The year I stopped writing apps and started moving data

It was 3 a.m. and the bug made no sense. A user’s shopping cart showed items they’d removed hours ago. The front-end state was correct, the API calls looked fine, but the database told a different story. For weeks, we treated it as a caching issue, a race condition, a client-side glitch. We were wrong. The problem wasn’t in the application code; it was in a silent, failing background job meant to sync inventory from a legacy system.

That was the moment the scales fell from my eyes. We weren't writing an application; we were orchestrating a fragile, poorly understood data ballet. That was the year I stopped thinking of myself as an app developer.

The year I stopped writing apps and started moving data

The Application is a Lens, Not the Center

In my early career, it felt like we spent the vast majority of our time on the top slice of the stack—the part the user touched. The world was defined by UI frameworks and API endpoints. The goal was always the feature, the user story, the visible change on the screen. The database was just a place to put things, a passive byproduct of application logic.

This is a dangerous illusion. The application is just a thin, transient lens for viewing a much more powerful and permanent force: the flow of data through the business. The real complexity wasn't in the button clicks. It was in the replication jobs, the impedance mismatch between data models, and the eventual consistency that was more “eventual” than “consistent.”
= = =
- [To do]:
1/ In the post about moving data, what did the team treat the shopping cart bug as during those weeks?
2/ Could you pick up the post about moving data after its last sentence and keep it going?
The listing after this point has no connection to the post about moving data.

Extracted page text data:
= = =
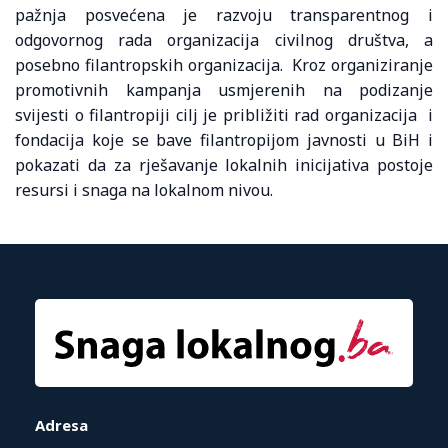
pažnja posvećena je razvoju transparentnog i
odgovornog rada organizacija civilnog društva, a
posebno filantropskih organizacija. Kroz organiziranje
promotivnih kampanja usmjerenih na podizanje
svijesti o filantropiji cilj je približiti rad organizacija i
fondacija koje se bave filantropijom javnosti u BiH i
pokazati da za rješavanje lokalnih inicijativa postoje
resursi i snaga na lokalnom nivou.
Adresa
= = =
- [Responses to the tasks]:
1/ A caching issue, a race condition, and a client-side glitch.

2/
Shift from App-Centric to Data-Centric View

This isn't to say every project needs a complex data pipeline from day one. For a simple MVP proving out an idea, a classic monolithic app and database is often the right, pragmatic choice. But the moment a system needs to serve more than one master—an analytics team, a search index, another service—that app-centric model begins to break down.

Data Has Gravity and Truth Has Latency

The first major data migration I led cemented this new perspective. We had to move a monolithic customer database to a new set of services. The easy part was writing the new service code. The brutally hard part was moving five years of transaction history for millions of users, with zero downtime, while the old system was still taking live writes.

This is where you stop thinking about code and start thinking about physics. As Pat Helland articulated years ago in his foundational paper Data on the Outside versus Data on the Inside, data shared between systems has different rules than the ephemeral data inside a service. This "outside" data has gravity. It pulls services and processing toward it. We couldn’t just “move” it; we had to build dual-write systems, reconciliation jobs, and verification pipelines to prove that two different systems agreed on the definition of reality.

These aren't application problems; they are systems architecture problems where data is the primary citizen. Success is when nothing appears to happen. The work is in building deterministic automation that is boring, reliable, and correct.

From State to a Log of Facts

The next evolution was to stop thinking about data as mutable state and start seeing it as an immutable stream of events. A user’s address isn't just a string in a database; it’s the result of a series of "AddressUpdated" events. This shift turns the database from a snapshot of the present into a replayable, durable log of everything that has ever happened.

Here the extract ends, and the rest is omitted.